— И никого, кто мог бы обучить их. Сокольничие вымирают. Я один еще владею искусством соколиной охоты. После меня все будет кончено. Будут охотиться с помощью капканов, западней и силков! Если бы только мне успеть подготовить учеников… Но нет, господин кардинал не дает мне ни минуты покоя, твердит об Испании, твердит об Австрии, твердит об Англии!.. Да, кстати о кардинале: господин де Тревиль, я вами недоволен.
Де Тревиль только этого и ждал. Он давно знал короля и понял, что все его жалобы служат лишь предисловием, чем-то вроде возбуждающего средства, в котором он черпает решимость. Только теперь он заговорит о том, о чем готовился заговорить.

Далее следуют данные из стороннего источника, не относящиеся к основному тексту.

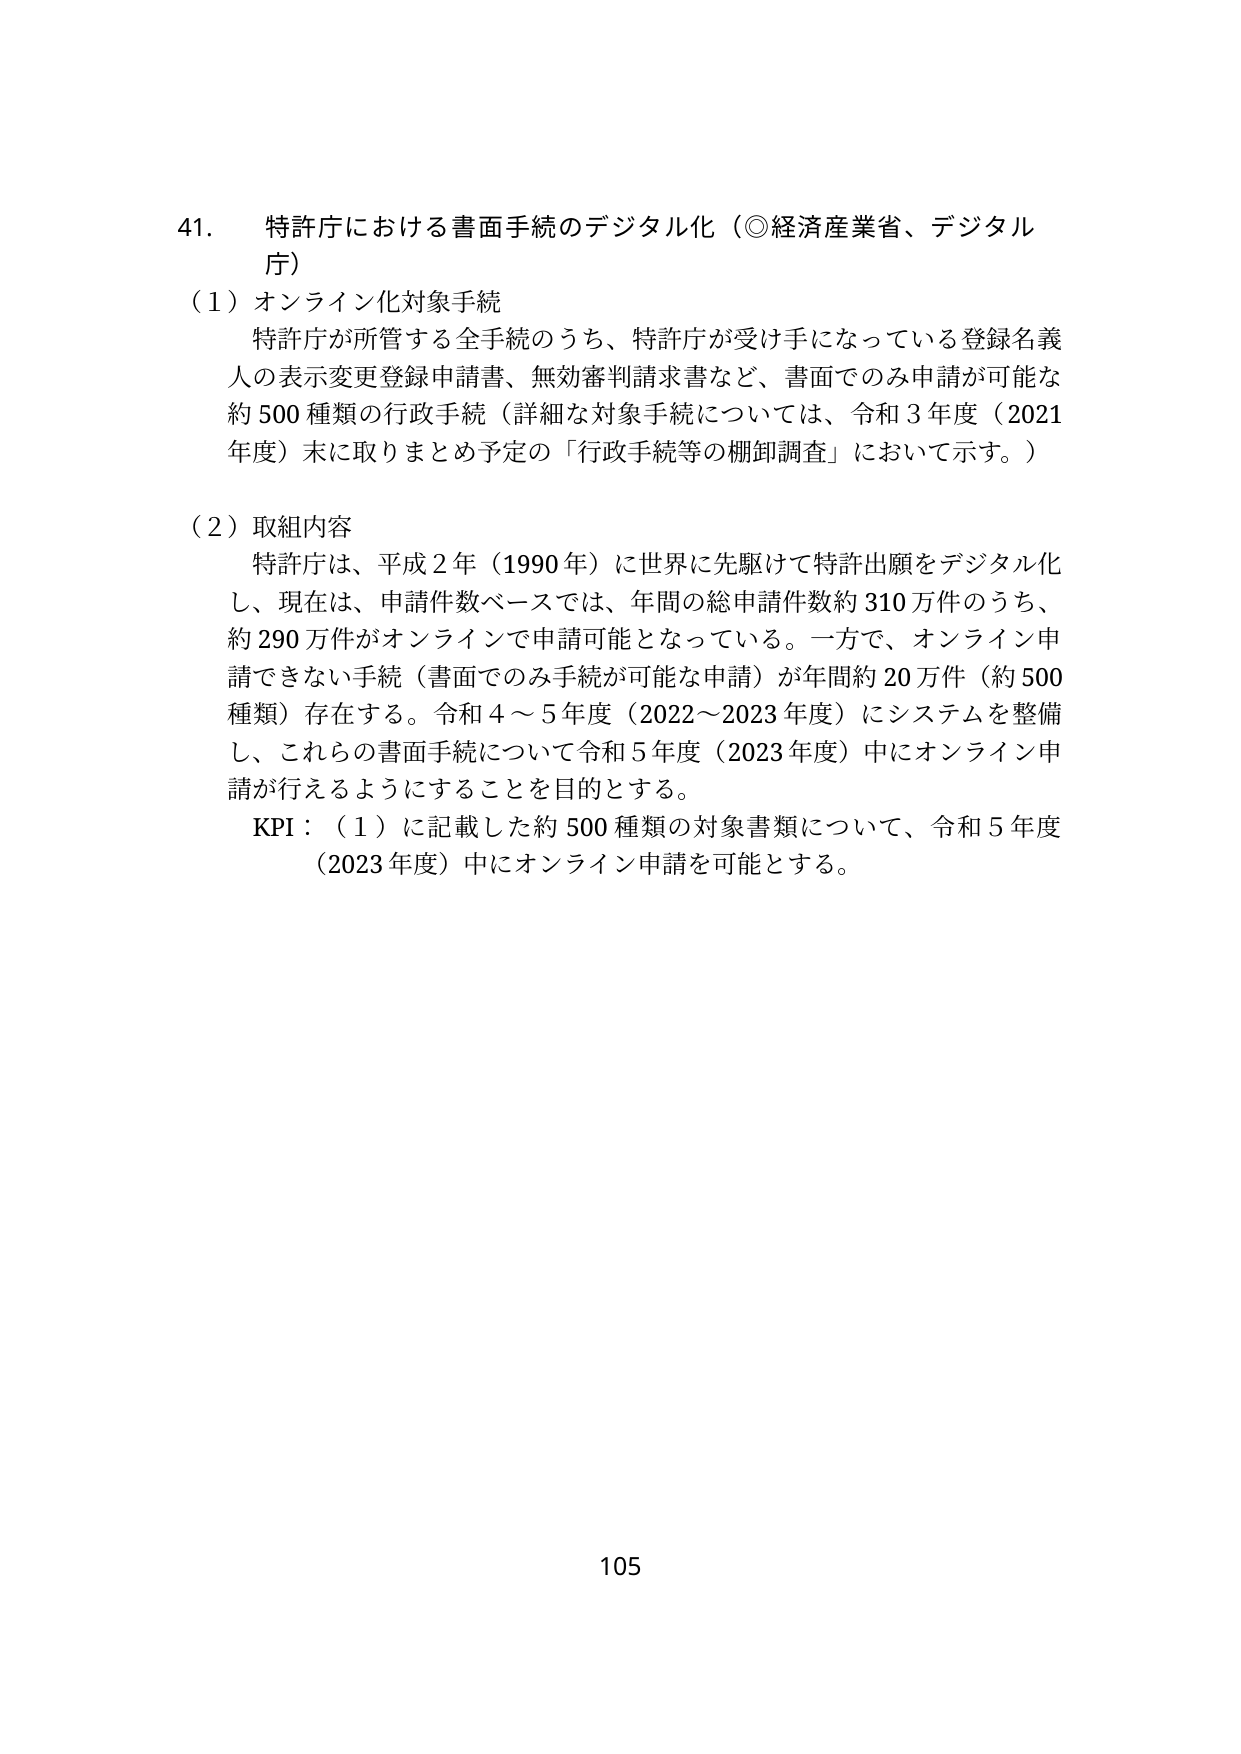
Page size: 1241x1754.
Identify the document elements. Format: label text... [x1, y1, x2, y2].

— В чем же я имел несчастье провиниться перед вашим величеством? — спросил де Тревиль, изображая на лице величайшее удивление.
— Так-то вы выполняете ваши обязанности, сударь? — продолжал король, избегая прямого ответа на слова де Тревиля. — Разве для того я назначил вас капитаном мушкетеров, чтобы ваши подчиненные убивали людей, чтобы они подняли на ноги целый квартал и чуть не сожгли весь Париж? И вы ни словом не заикнулись об этом! Впрочем, — продолжал король, — я, верно, напрасно сетую на вас. Виновные, вероятно, уже за решеткой, и вы явились доложить мне, что над ними учинен суд.
— Нет, ваше величество, — спокойно ответил де Тревиль, — я как раз пришел просить суда у вас.
— Над кем же? — воскликнул король.
— Над клеветниками, — сказал де Тревиль.
— Вот это новость! — воскликнул король. — Не станете ли вы отрицать, что ваши три проклятых мушкетера, эти Атос, Портос и Арамис, вместе с этим беарнским молодцом как бешеные накинулись на несчастного Бернажу и отделали его так, что он сейчас, верно, уж близок к последнему издыханию? Не станете ли вы отрицать, что они вслед за этим осадили дом герцога де Ла Тремуля и собирались поджечь его, пусть в дни войны, это было бы не так уж плохо, ибо дом этот — настоящее — гнездо гугенотов, но в мирное время это могло бы послужить крайне дурным примером для других.
Так вот, скажите, не собираетесь ли вы все это отрицать?
— И кто же рассказал вашему величеству эту сказку? — все так же сдержанно произнес де Тревиль.
— Кто рассказал, сударь? Кто же, как не тот, кто бодрствует, когда я сплю, кто трудится, когда я забавляюсь, кто правит всеми делами внутри страны и за ее пределами — во Франции и в Европе?
— Его величество, по всей вероятности, подразумевает господа бога, — произнес де Тревиль, — ибо в моих глазах только бог может стоять так высоко над вашим величеством.
— Нет, сударь, я имею в виду опору королевства, моего единственного слугу, единственного друга — господина кардинала.
— Господин кардинал — это еще не его святейшество.
— Что вы хотите сказать, сударь?
— Что непогрешим лишь один папа и что эта непогрешимость не распространяется на кардиналов.
— Вы хотите сказать, что он обманывает, что он предает меня? Следовательно, вы обвиняете его? Ну, скажите прямо, признайтесь, что вы обвиняете его!
— Нет, ваше величество. Но я говорю, что сам он обманут. Я говорю, что ему сообщили ложные сведения. Я говорю, что он поспешил обвинить мушкетеров вашего величества, к которым он несправедлив, и что черпал он сведения из дурных источников.
— Обвинение исходит от господина де Ла Тремуля, от самого герцога.